La protection et la sauvegarde de collections

Né le 16 décembre 1885, Georges Terrisse est expert et marchand de tableaux. Artiste peintre, il se spécialise dans la restauration, travaillant à Munich sous la direction de Petenhoffen, et la reproduction de tableaux anciens et modernes. Depuis 1933, il a une fille adoptive, Yvonne Paulette Marguerite Clert-Terrisse, née le 12 juillet 1911 ou 1912 de René Louis et Louise Samson, avec qui il vit au 73 rue Legendre dans le XVIIe arrondissement de Paris en 1942 et qui exerce également la profession d’expert en objets d’art1.

Pendant l’Occupation, Terrisse exploite la galerie Cambacérès, au 30 de la rue du même nom et donnant également sur le 15 rue La Boétie. Cette boutique appartient à son ex-épouse, née Lejeune, avec qui il était marié depuis le 20 mars 19192. Cette dernière étant malade, elle lui donne le pouvoir de gérer la galerie à partir du 10 septembre 1940. Il figure sur la liste des experts du Tribunal de la Seine pour les tableaux de 1923 à 1939, puis il en est radié suite à une affaire de fausses estimations ayant permis aux propriétaires concernés d’assurer leurs biens pour une valeur bien supérieure à la réalité3.

Il participe à la préparation d’une exposition sur Greuze qui a lieu à partir du 11 juin 1943. Elle est organisée par Louis Hautecœur (1884-1973), secrétaire général des Beaux-Arts, Louis Hourticq (1875-1944) et le Dr Victor Simon4. Sa participation est jugée épisodique et n’engage donc pas sa responsabilité5. Il y donne son avis quant aux tableaux exposés, et en prête lui-même trois appartenant à sa fille. Par ailleurs, il fait partie du « Groupe Autonome de la Résistance des Arts », constitué en 1942 par ses sept membres fondateurs : Louis Hourticq, Victor Simon, Maurice Delfieu, le Dr Villard, Pierre Cataliotti, Marguerite Oster et Marie-Rose Cataliotti, au sein de l’Association des collectionneurs français d’œuvres d’art. La vocation de ce groupe est de mettre en lieu sûr des tableaux et objets d’art de grande valeur appartenant à des collectionneurs français, et de surveiller les ventes publiques d’œuvres d’art6.

Dans ce cadre, 16 œuvres sont placées sous la responsabilité de Georges Terrisse du 7 janvier 1942 au 29 septembre 1944 afin qu’elles échappent aux Allemands, pour une valeur totale estimée à 18 ou 20 millions de francs. Ces œuvres sont la propriété d’Edmond Dreyfus, de Clairette Hirsch, Pierre et Jean Cataliotti, Maurice Delfieu, Marguerite Oster et Victor Simon7. Il soutient également divers individus, qui attestent de l’aide qu’il a pu leur apporter pendant l’Occupation, qu’elle ait été morale ou matérielle, ou qu’il ait dissimulé leurs biens8.

----------

_Questions d'étude_
A. Résumez en deux phrases l'extrait consacré à Georges Terrisse.
B. Transposez les lignes du bloc 1 en une liste JSON de chaînes, à raison d'une chaîne par ligne et en omettant les lignes vides.
L'extrait et les lignes qui suivent sont indépendants l'un de l'autre.

_Entrées de données enregistrées_
----------

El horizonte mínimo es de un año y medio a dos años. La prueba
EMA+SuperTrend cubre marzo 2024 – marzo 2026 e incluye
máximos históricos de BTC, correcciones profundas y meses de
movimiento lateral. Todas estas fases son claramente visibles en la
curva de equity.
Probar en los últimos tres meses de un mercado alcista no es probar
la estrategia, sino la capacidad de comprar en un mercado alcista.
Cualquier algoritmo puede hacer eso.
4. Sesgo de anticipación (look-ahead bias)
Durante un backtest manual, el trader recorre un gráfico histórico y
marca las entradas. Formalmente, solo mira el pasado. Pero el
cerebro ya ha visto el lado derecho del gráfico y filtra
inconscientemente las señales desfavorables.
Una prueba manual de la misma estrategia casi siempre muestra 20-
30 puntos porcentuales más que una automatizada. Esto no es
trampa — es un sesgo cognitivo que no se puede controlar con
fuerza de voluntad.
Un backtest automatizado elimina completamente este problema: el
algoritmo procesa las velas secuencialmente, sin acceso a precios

----------

_Réponses numérotées_
A. Georges Terrisse, expert et marchand de tableaux né le 16 décembre 1885, exploite pendant l'Occupation la galerie Cambacérès, qui appartient à son ex-épouse. Membre du « Groupe Autonome de la Résistance des Arts », il a sous sa responsabilité, du 7 janvier 1942 au 29 septembre 1944, 16 œuvres appartenant à des collectionneurs afin qu'elles échappent aux Allemands.

B.
[
  "El horizonte mínimo es de un año y medio a dos años. La prueba",
  "EMA+SuperTrend cubre marzo 2024 – marzo 2026 e incluye",
  "máximos históricos de BTC, correcciones profundas y meses de",
  "movimiento lateral. Todas estas fases son claramente visibles en la",
  "curva de equity.",
  "Probar en los últimos tres meses de un mercado alcista no es probar",
  "la estrategia, sino la capacidad de comprar en un mercado alcista.",
  "Cualquier algoritmo puede hacer eso.",
  "4. Sesgo de anticipación (look-ahead bias)",
  "Durante un backtest manual, el trader recorre un gráfico histórico y",
  "marca las entradas. Formalmente, solo mira el pasado. Pero el",
  "cerebro ya ha visto el lado derecho del gráfico y filtra",
  "inconscientemente las señales desfavorables.",
  "Una prueba manual de la misma estrategia casi siempre muestra 20-",
  "30 puntos porcentuales más que una automatizada. Esto no es",
  "trampa — es un sesgo cognitivo que no se puede controlar con",
  "fuerza de voluntad.",
  "Un backtest automatizado elimina completamente este problema: el",
  "algoritmo procesa las velas secuencialmente, sin acceso a precios"
]